As customary the program began with an insightful welcome from Richard Kyte , Viterbo University’s director of the D.B. Reinhart Institute for Ethics in Leadership. It came as no surprise in which a worldwide survey chose Dr. King as one of top three most influential persons with the common thread being Love.
The soulful invocation by Rev. Dr. Calvin Morris was delivered in the rendition of Precious Lord, Take My Hand by Colorful Roots.
The Mistress of Ceremonies once again was Carolyn Bostrack whose comments besides introductions explained Dr. King’s Drum Major Instinct. King’s 1968 speech in Atlanta’s Ebenezer Church was the inspiration for the Legacy recognition my Natureman would be receiving.
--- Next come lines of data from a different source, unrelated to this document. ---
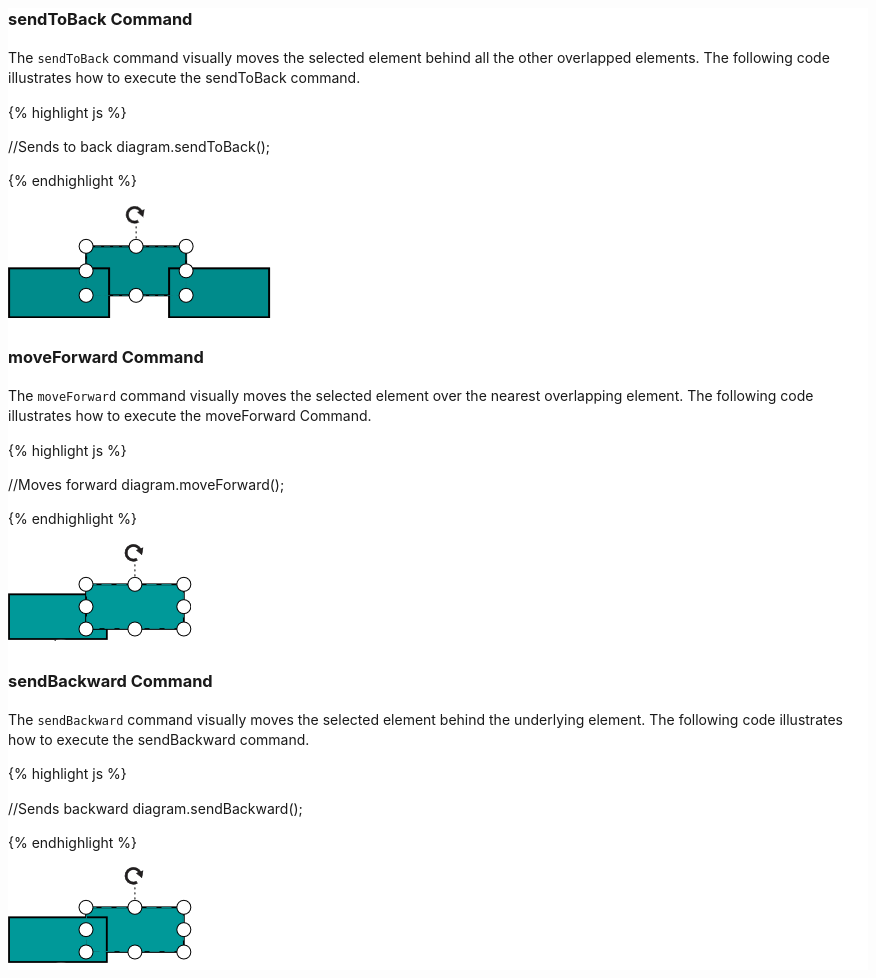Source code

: ### sendToBack Command

The `sendToBack` command visually moves the selected element behind all the other overlapped elements. The following code illustrates how to execute the sendToBack command.

{% highlight js %}

//Sends to back
diagram.sendToBack();

{% endhighlight %}

![](Commands_images/Commands_img8.png)

### moveForward Command

The `moveForward` command visually moves the selected element over the nearest overlapping element. The following code illustrates how to execute the moveForward Command.

{% highlight js %}

//Moves forward
diagram.moveForward();

{% endhighlight %}

![](Commands_images/Commands_img9.png)

### sendBackward Command

The `sendBackward` command visually moves the selected element behind the underlying element. The following code illustrates how to execute the sendBackward command.

{% highlight js %}

//Sends backward
diagram.sendBackward();

{% endhighlight %}

![](Commands_images/Commands_img10.png)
Last year’s recipient of the Dr. MLK Jr. Leadership Award, Shaundel Spivey introduced and presented Drum Major Legacy Award. (video link to follow/ at least the acceptance speech transcript.)
The plaque’s inscription speaks for itself…
The prestigious 2020 Dr. Martin Luther King Jr. Leadership Award went to Tracy LittleJohn, an activist who advocates for many in our Native American community including home school coordinator for the Ho-Chunk Nation La Crosse Youth and Learning and co-advising the U-WL Native American student Association along with educating others regarding racism, oppression and its impact on marginalized peoples. Her tearful speech pulled at all our heartstrings.
The Viterbo choir followed singing a traditional spiritual ‘Bound for Canaan Lan’ and would return to close the program with everyone singing Lift every Voice and Sing.
But first it was time for our keynote speaker Lynda Blackmon Lowery whose messages regarding History: Past, Present and Future were manifold but hinged on the importance of the Vote. The very reason she was marching on the Edmund Pettus Bridge at 14 years old. The Black vote was and today once again is being suppressed along with others’s constitutional right to vote. We must speak out, not just registering but going to the polls on election day and voting. (Come back for her story of crossing that bridge on Bloody Sunday. )
Ms. Lowery followed her speech presenting the award named after her to Jonah Harlan, a sophomore at Onalaska High School who spoke words of maturity in his acceptance and role in helping his peers understand their white privilege and the importance of social justice. It’s just what the Rev. Dr. Martin Luther King wanted us to do work together to make this world more just.